··· INFORMATION PROVIDED ···
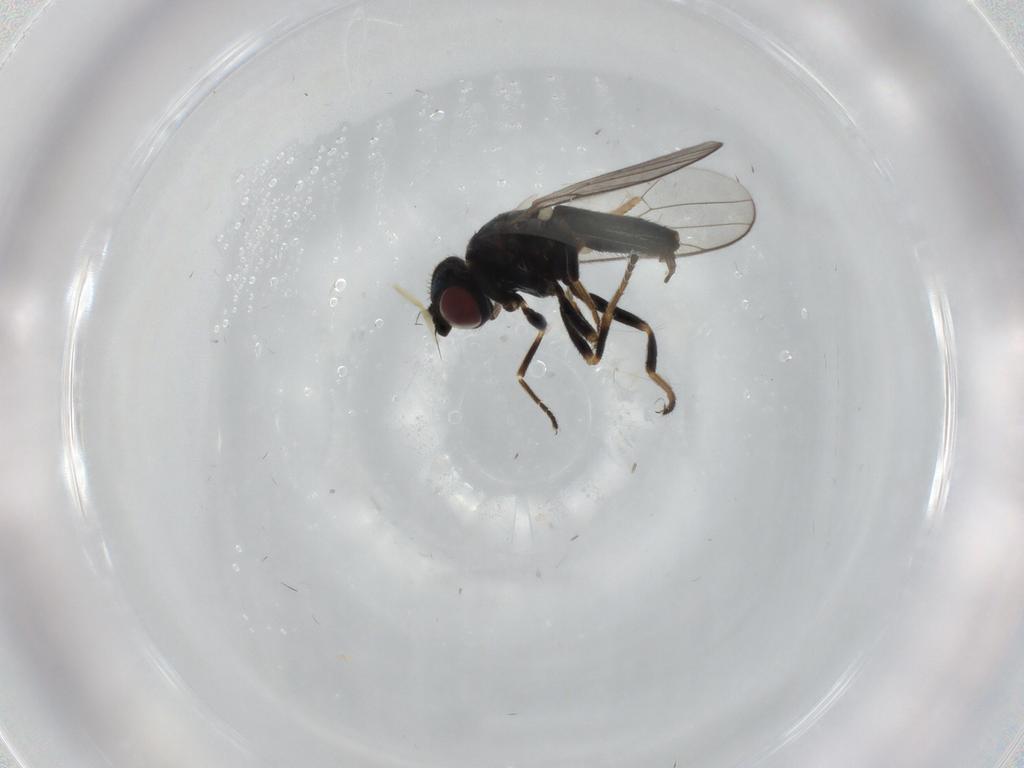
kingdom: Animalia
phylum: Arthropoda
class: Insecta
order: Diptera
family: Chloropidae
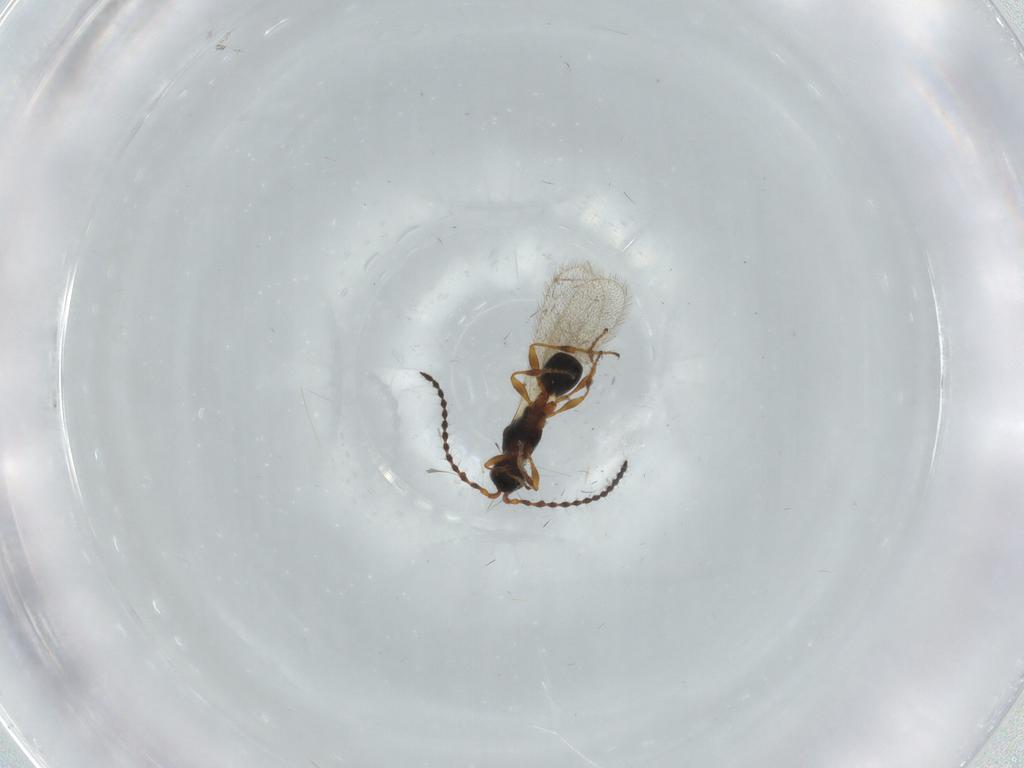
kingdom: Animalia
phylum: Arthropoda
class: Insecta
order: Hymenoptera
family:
···
* EXERCISE DETAILS *
Write out every line of the records above word for word, leaving out the pictures.

* COMPLETED EXERCISE *
kingdom: Animalia
phylum: Arthropoda
class: Insecta
order: Diptera
family: Chloropidae
kingdom: Animalia
phylum: Arthropoda
class: Insecta
order: Hymenoptera
family:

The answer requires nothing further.